→ **What you are asked to do**:
Reproduce every line of the items below word for word, keeping them in the same order.

┄┄┄┄┄┄┄┄┄┄

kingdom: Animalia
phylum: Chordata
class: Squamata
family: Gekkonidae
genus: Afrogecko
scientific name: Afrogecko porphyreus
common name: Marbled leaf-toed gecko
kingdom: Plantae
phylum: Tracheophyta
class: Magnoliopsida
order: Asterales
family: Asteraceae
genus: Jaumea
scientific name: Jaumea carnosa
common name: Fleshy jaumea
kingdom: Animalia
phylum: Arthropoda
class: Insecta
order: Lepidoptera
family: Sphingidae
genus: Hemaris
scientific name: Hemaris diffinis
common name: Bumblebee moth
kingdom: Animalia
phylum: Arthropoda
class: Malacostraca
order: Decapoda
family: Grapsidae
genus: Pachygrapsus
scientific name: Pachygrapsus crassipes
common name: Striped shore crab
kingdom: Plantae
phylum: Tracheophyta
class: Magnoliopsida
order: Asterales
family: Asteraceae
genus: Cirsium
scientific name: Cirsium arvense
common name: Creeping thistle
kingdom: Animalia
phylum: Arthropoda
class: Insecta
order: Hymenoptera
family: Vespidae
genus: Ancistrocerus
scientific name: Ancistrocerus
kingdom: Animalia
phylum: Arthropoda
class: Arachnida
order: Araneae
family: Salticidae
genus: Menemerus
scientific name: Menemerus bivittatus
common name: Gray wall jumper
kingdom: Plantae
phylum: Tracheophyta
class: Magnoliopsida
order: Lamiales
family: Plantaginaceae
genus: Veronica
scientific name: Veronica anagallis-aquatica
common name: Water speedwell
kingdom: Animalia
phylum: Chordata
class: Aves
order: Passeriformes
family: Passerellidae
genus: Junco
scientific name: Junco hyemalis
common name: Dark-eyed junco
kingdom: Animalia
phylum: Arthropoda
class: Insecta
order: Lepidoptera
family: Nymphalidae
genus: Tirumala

┄┄┄┄┄┄┄┄┄┄

→ **The output**:
kingdom: Animalia
phylum: Chordata
class: Squamata
family: Gekkonidae
genus: Afrogecko
scientific name: Afrogecko porphyreus
common name: Marbled leaf-toed gecko
kingdom: Plantae
phylum: Tracheophyta
class: Magnoliopsida
order: Asterales
family: Asteraceae
genus: Jaumea
scientific name: Jaumea carnosa
common name: Fleshy jaumea
kingdom: Animalia
phylum: Arthropoda
class: Insecta
order: Lepidoptera
family: Sphingidae
genus: Hemaris
scientific name: Hemaris diffinis
common name: Bumblebee moth
kingdom: Animalia
phylum: Arthropoda
class: Malacostraca
order: Decapoda
family: Grapsidae
genus: Pachygrapsus
scientific name: Pachygrapsus crassipes
common name: Striped shore crab
kingdom: Plantae
phylum: Tracheophyta
class: Magnoliopsida
order: Asterales
family: Asteraceae
genus: Cirsium
scientific name: Cirsium arvense
common name: Creeping thistle
kingdom: Animalia
phylum: Arthropoda
class: Insecta
order: Hymenoptera
family: Vespidae
genus: Ancistrocerus
scientific name: Ancistrocerus
kingdom: Animalia
phylum: Arthropoda
class: Arachnida
order: Araneae
family: Salticidae
genus: Menemerus
scientific name: Menemerus bivittatus
common name: Gray wall jumper
kingdom: Plantae
phylum: Tracheophyta
class: Magnoliopsida
order: Lamiales
family: Plantaginaceae
genus: Veronica
scientific name: Veronica anagallis-aquatica
common name: Water speedwell
kingdom: Animalia
phylum: Chordata
class: Aves
order: Passeriformes
family: Passerellidae
genus: Junco
scientific name: Junco hyemalis
common name: Dark-eyed junco
kingdom: Animalia
phylum: Arthropoda
class: Insecta
order: Lepidoptera
family: Nymphalidae
genus: Tirumala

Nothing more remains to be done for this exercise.